Retail Margin Is Golden … For Now
Gasoline price down on Libya, Iraq, says Lundberg
CAMARILLO, Calif. -- The U.S. average retail price of regular grade gasoline shed four cents over the past three weeks, according to the most recent Lundberg Survey of approximately 2,500 U.S. gas stations. It sits eight cents under its year-ago point, an encouragement for gasoline demand.
The drop is an echo of the sigh of relief in the crude oil market.
Ramped up production from Libya, although still modest, and the lack of output interruption from Iraq despite that country's turmoil, reduced the amount of risk premium that had been built into oil prices. The sizable oil price cuts, with Brent's decline some $2 per barrel deeper than WTI's, are sending wholesale gasoline prices tumbling.

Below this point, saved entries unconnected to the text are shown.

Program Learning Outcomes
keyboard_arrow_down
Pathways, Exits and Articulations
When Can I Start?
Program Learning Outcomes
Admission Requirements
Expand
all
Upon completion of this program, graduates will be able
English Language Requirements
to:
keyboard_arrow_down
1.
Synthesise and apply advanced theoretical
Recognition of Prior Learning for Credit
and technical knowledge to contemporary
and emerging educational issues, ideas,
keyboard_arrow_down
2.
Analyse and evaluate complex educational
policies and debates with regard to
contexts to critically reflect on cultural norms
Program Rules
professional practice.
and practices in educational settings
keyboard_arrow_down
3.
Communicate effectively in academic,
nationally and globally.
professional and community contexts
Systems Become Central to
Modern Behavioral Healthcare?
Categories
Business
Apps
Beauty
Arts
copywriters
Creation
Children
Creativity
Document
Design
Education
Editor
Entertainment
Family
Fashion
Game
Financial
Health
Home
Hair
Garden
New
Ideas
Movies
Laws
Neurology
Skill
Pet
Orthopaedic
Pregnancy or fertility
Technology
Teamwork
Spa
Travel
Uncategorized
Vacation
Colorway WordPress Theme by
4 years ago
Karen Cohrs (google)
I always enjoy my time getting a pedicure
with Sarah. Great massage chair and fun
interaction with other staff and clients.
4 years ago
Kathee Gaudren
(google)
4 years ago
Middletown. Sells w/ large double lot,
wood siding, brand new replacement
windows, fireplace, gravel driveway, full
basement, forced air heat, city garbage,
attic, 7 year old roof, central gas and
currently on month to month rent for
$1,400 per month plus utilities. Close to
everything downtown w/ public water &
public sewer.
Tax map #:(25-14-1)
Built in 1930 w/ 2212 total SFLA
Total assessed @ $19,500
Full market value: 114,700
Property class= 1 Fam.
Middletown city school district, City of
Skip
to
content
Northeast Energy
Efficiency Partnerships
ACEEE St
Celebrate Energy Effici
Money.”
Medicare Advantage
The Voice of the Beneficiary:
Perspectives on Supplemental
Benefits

There is more to come, with refiners still passing through their crude oil buying price cuts into the wholesale gasoline market, and jobbers and retailers doing likewise into retail. If crude oil prices do not pull a turnabout and leap back up, then retail prices will continue stepping down, perhaps four to seven cents per gallon over the next several days.

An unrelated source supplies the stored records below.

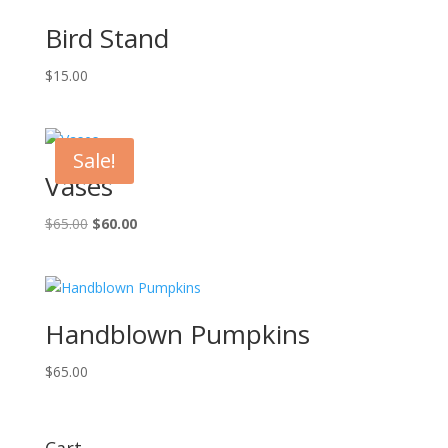
Bird Stand
$
15.00
Sale!
Vases
Original
Current
$
65.00
$
60.00
price
price
was:
is:
$65.00.
$60.00.
Handblown Pumpkins
$
65.00
Cart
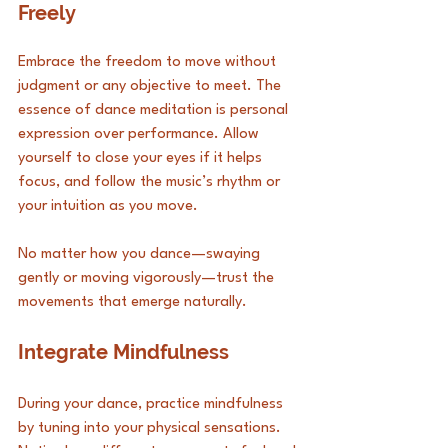
Freely
Embrace the freedom to move without 
judgment or any objective to meet. The 
essence of dance meditation is personal 
expression over performance. Allow 
yourself to close your eyes if it helps 
focus, and follow the music’s rhythm or 
your intuition as you move. 
No matter how you dance—swaying 
gently or moving vigorously—trust the 
movements that emerge naturally.
Integrate Mindfulness
During your dance, practice mindfulness 
by tuning into your physical sensations. 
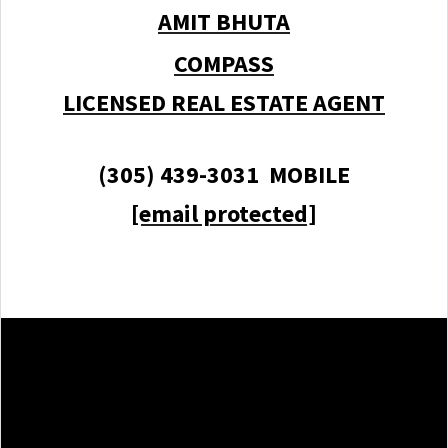
AMIT BHUTA
COMPASS
LICENSED REAL ESTATE AGENT
(305) 439-3031 MOBILE
[email protected]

Oil output stability remains tenuous for the two OPEC members in the news and for others. Despite the U.S.'s reduced dependency upon foreign oil, fungibility of the world's crudes is enough to move retail gasoline prices up and down depending on events implicating production.
Despite the roller coaster news battering the oil market up and down, U.S. gasoline prices have hovered on a relative plateau for 12 weeks.

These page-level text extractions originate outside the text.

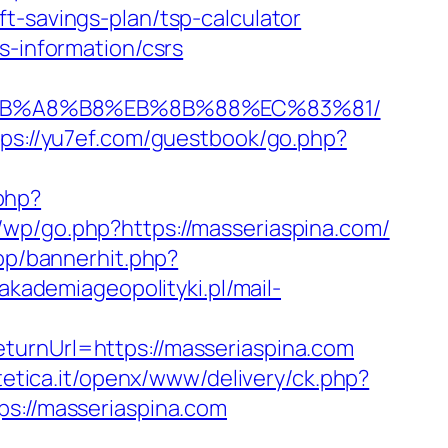
t-savings-plan/tsp-calculator
s-information/csrs
9D%EB%A8%B8%EB%8B%88%EC%83%81/
tps://yu7ef.com/guestbook/go.php?
php?
r/wp/go.php?https://masseriaspina.com/
op/bannerhit.php?
/akademiageopolityki.pl/mail-
turnUrl=https://masseriaspina.com
tetica.it/openx/www/delivery/ck.php?
://masseriaspina.com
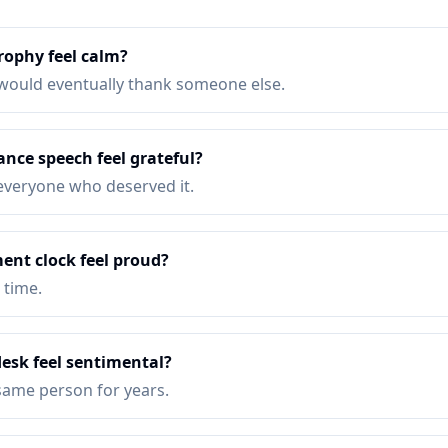
rophy feel calm?
would eventually thank someone else.
nce speech feel grateful?
k everyone who deserved it.
ent clock feel proud?
 time.
desk feel sentimental?
same person for years.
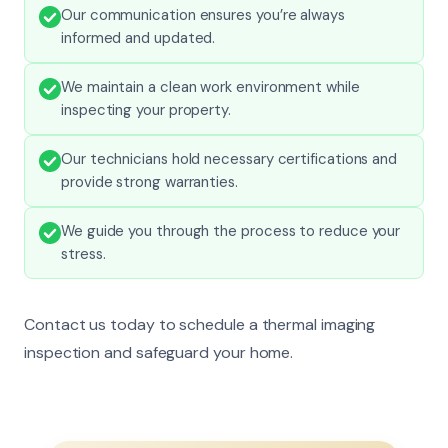
Our communication ensures you’re always
informed and updated.
We maintain a clean work environment while
inspecting your property.
Our technicians hold necessary certifications and
provide strong warranties.
We guide you through the process to reduce your
stress.
Contact us today to schedule a thermal imaging
inspection and safeguard your home.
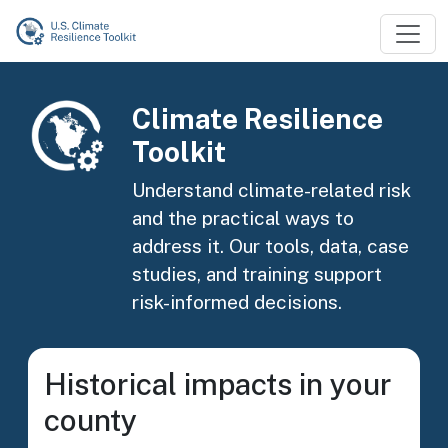
Skip to main content
Image
Climate Resilience
Toolkit
Understand climate-related risk
and the practical ways to
address it. Our tools, data, case
studies, and training support
risk-informed decisions.
Historical impacts in your
county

The average price has been unusually stable since April 18, throughout several geopolitical crises including Ukraine, Libya and Iraq, implicating energy markets.
Meanwhile, downstream margins have benefited. Refiner margin gained a little, and retail margin burgeoned. Retail margin expanded from a weary 10.46 cents per gallon on regular on June 20 to a buoyant 19.68 cents on July 11. It is at its best width since Sept. 20, 2013. Some of the highest margins on July 11 are in the Northwest, in the 35-to-42-cent range (Seattle, Reno, Portland and San Francisco Bay). At the other end are some that are less than a nickel (Cleveland, Salt Lake City and Tucson) in the July 11 snapshot.
Retail margin levels are just as fleeting as are price levels. Gasoline price must dance to crude's mood, and to a degree margin does too. Retail margin will probably lose some ground on average as more retailers receive wholesale price cuts and adjust street prices.
Camarillo, Calif.-based Lundberg Survey Inc. is an independent market research company specializing in the U.S. petroleum marketing and related industries.